Stromal fibroblasts in cancer initiation and progression

Abstract

It is widely accepted that the development of carcinoma--the most common form of human cancer--is due to the accumulation of somatic mutations in epithelial cells. The behaviour of carcinomas is also influenced by the tumour microenvironment, which includes extracellular matrix, blood vasculature, inflammatory cells and fibroblasts. Recent studies reveal that fibroblasts have a more profound influence on the development and progression of carcinomas than was previously appreciated. These new findings have important therapeutic implications.

Figure 1

The stroma associated with normal mammary gland differs profoundly from stroma associated with a mammary carcinoma. (A) Note that the normal mammary gland has sparse connective tissue (arrow) surrounding the duct and abundant adipose tissue (*). (B) The carcinoma contains abundant connective likely as a result of growth factor production by the carcinogenic environment. Note the dense collagen bundles associated with fibroblasts (*) and the numerous small blood vessels and capillaries (arrow heads). The carcinoma cells form aberrant gland structures (green arrows) or grow in cords without gland formation (black arrow).

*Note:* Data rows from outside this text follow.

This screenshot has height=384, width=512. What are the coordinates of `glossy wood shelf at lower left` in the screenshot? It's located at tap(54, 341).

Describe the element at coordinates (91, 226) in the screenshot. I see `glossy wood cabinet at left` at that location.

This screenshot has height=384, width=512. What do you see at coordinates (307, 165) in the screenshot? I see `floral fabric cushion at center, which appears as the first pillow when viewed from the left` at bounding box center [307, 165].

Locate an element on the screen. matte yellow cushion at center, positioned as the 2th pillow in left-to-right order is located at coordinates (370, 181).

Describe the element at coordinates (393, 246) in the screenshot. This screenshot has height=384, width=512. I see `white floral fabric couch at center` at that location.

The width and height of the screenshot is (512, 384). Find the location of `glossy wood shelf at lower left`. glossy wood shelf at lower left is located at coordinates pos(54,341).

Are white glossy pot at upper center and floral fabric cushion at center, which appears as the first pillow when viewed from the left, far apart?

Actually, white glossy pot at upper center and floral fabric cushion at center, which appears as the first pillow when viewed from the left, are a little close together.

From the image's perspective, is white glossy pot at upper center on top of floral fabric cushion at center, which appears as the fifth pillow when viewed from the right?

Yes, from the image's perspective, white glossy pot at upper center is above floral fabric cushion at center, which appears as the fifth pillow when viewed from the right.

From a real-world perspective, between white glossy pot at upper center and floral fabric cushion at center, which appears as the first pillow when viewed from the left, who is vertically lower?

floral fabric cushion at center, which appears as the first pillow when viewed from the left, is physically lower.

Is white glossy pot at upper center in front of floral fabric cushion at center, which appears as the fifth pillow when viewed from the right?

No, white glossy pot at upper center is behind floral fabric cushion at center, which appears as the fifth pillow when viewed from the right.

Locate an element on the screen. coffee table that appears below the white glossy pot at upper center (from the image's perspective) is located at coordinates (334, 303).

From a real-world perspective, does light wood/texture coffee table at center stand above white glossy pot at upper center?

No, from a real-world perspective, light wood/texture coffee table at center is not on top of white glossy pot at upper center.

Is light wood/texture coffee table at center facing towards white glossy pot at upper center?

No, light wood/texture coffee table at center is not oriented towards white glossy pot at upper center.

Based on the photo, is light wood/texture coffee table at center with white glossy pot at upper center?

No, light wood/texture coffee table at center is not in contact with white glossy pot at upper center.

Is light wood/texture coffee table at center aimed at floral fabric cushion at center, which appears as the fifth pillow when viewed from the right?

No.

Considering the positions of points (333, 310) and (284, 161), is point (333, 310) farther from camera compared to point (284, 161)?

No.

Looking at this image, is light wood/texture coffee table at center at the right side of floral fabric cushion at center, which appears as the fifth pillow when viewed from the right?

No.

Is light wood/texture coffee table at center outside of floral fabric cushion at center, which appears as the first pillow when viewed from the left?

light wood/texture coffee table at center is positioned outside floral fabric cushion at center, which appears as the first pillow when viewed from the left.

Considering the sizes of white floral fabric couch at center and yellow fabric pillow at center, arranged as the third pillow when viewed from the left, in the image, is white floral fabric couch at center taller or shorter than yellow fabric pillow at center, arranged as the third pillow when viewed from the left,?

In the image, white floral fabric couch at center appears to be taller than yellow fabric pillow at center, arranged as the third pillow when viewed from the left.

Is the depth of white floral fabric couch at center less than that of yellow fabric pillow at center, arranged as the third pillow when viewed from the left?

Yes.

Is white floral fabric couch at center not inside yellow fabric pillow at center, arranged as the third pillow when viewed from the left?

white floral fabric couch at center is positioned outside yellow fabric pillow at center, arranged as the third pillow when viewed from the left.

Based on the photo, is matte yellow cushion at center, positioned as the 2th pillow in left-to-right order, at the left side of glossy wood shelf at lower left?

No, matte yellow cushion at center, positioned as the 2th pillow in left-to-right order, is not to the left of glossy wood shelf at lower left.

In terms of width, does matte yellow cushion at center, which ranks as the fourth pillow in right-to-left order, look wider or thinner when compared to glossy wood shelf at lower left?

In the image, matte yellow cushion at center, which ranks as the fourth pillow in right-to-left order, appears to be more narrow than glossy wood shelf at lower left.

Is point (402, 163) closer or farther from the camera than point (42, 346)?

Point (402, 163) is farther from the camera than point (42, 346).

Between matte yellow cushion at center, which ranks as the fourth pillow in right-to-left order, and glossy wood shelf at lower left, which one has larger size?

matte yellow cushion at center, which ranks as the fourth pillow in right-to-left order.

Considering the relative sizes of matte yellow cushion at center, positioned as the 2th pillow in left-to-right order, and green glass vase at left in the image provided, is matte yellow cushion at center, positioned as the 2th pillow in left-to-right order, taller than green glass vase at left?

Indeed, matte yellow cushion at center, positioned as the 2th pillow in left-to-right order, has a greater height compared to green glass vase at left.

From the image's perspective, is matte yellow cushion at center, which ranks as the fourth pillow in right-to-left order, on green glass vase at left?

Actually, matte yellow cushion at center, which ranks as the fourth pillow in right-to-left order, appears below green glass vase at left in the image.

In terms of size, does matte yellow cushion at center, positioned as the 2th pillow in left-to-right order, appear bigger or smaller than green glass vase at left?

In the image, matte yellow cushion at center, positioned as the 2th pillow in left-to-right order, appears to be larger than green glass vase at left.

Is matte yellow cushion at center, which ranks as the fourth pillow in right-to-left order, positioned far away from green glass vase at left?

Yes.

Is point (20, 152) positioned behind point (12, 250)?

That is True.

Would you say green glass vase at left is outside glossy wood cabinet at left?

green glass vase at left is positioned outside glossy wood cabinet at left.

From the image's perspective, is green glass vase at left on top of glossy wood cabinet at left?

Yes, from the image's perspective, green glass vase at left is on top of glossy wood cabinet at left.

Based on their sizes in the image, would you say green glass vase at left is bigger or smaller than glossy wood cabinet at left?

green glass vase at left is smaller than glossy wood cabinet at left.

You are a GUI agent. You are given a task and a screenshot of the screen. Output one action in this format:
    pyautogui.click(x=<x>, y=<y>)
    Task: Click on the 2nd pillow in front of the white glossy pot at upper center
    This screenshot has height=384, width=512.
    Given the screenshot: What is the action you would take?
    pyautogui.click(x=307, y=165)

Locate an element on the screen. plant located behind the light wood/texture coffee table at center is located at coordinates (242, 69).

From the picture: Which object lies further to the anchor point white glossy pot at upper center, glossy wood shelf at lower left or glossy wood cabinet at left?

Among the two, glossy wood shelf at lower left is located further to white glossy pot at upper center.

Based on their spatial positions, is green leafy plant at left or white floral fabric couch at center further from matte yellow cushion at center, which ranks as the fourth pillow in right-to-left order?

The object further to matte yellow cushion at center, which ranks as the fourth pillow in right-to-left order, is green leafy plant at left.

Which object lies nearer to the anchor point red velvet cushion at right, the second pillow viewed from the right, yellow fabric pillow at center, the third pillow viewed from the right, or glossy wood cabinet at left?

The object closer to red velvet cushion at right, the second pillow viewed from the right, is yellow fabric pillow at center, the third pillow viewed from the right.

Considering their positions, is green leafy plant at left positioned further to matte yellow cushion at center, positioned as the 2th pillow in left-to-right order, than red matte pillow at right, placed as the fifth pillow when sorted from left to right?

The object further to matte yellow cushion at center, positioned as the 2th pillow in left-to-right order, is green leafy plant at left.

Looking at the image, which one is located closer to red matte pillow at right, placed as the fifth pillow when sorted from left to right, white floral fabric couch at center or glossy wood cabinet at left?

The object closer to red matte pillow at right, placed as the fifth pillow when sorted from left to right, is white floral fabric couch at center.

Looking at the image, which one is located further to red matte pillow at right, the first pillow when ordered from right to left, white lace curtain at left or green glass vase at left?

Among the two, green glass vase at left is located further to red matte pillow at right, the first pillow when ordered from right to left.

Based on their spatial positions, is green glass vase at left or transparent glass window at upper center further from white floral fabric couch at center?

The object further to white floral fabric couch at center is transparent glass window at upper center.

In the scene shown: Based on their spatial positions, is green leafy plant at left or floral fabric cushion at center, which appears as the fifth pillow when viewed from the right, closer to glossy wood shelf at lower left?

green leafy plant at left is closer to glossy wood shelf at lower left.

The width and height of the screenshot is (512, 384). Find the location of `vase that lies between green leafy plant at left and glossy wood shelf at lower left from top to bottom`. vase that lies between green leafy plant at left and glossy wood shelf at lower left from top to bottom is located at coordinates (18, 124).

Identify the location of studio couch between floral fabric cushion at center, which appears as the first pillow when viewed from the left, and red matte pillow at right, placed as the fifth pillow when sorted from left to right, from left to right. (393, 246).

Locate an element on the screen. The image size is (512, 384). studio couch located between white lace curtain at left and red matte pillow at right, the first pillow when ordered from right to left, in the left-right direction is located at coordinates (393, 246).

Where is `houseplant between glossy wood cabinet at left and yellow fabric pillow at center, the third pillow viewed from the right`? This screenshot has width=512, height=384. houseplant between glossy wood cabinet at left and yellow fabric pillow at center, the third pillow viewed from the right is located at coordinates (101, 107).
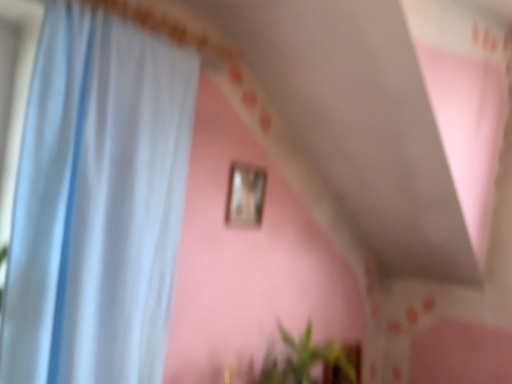
Question: Is green leafy plant at lower center taller or shorter than wooden picture frame at upper center?

Choices:
 (A) short
 (B) tall

Answer: (B)

Question: Considering the positions of green leafy plant at lower center and wooden picture frame at upper center in the image, is green leafy plant at lower center bigger or smaller than wooden picture frame at upper center?

Choices:
 (A) small
 (B) big

Answer: (B)

Question: Which of these objects is positioned farthest from the white sheer curtain at left?

Choices:
 (A) green leafy plant at lower center
 (B) wooden picture frame at upper center

Answer: (A)

Question: Considering the real-world distances, which object is closest to the wooden picture frame at upper center?

Choices:
 (A) white sheer curtain at left
 (B) green leafy plant at lower center

Answer: (B)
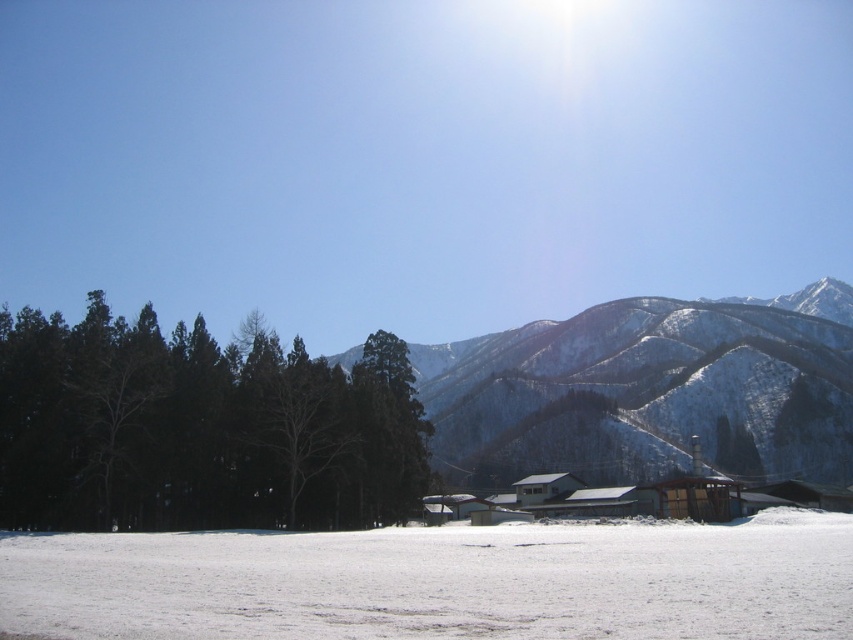
Question: Does green matte trees at left appear on the right side of green matte tree at center?

Choices:
 (A) no
 (B) yes

Answer: (A)

Question: Among these objects, which one is farthest from the camera?

Choices:
 (A) green matte trees at left
 (B) green matte tree at center

Answer: (B)

Question: Considering the real-world distances, which object is closest to the snowy textured mountain at center?

Choices:
 (A) green matte tree at center
 (B) green matte trees at left

Answer: (B)

Question: Does white snow at lower center have a lesser width compared to green matte trees at left?

Choices:
 (A) yes
 (B) no

Answer: (B)

Question: Does green matte trees at left appear under snowy textured mountain at center?

Choices:
 (A) no
 (B) yes

Answer: (B)

Question: Which point is farther to the camera?

Choices:
 (A) pos(386,435)
 (B) pos(727,394)
 (C) pos(372,420)
 (D) pos(312,547)

Answer: (B)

Figure 2. Epithelia can be reactive to a changing stromal environment

(A) Homeostatic interactions between the epithelia and fibroblasts are maintained through positive and negative signals influencing the proliferation and differentiation of both the stroma and epithelia. (B) When singalling by a suppressive growth factor (TGF-β) to the stromal fibroblasts is lost (red starburst), it leads to elevated fibroblast proliferation. Resulting paracrine factors (e.g., HGF) and potential modifications in the ECM can stimulate the proliferation and transformation of epithelial cells in some tissues in vivo.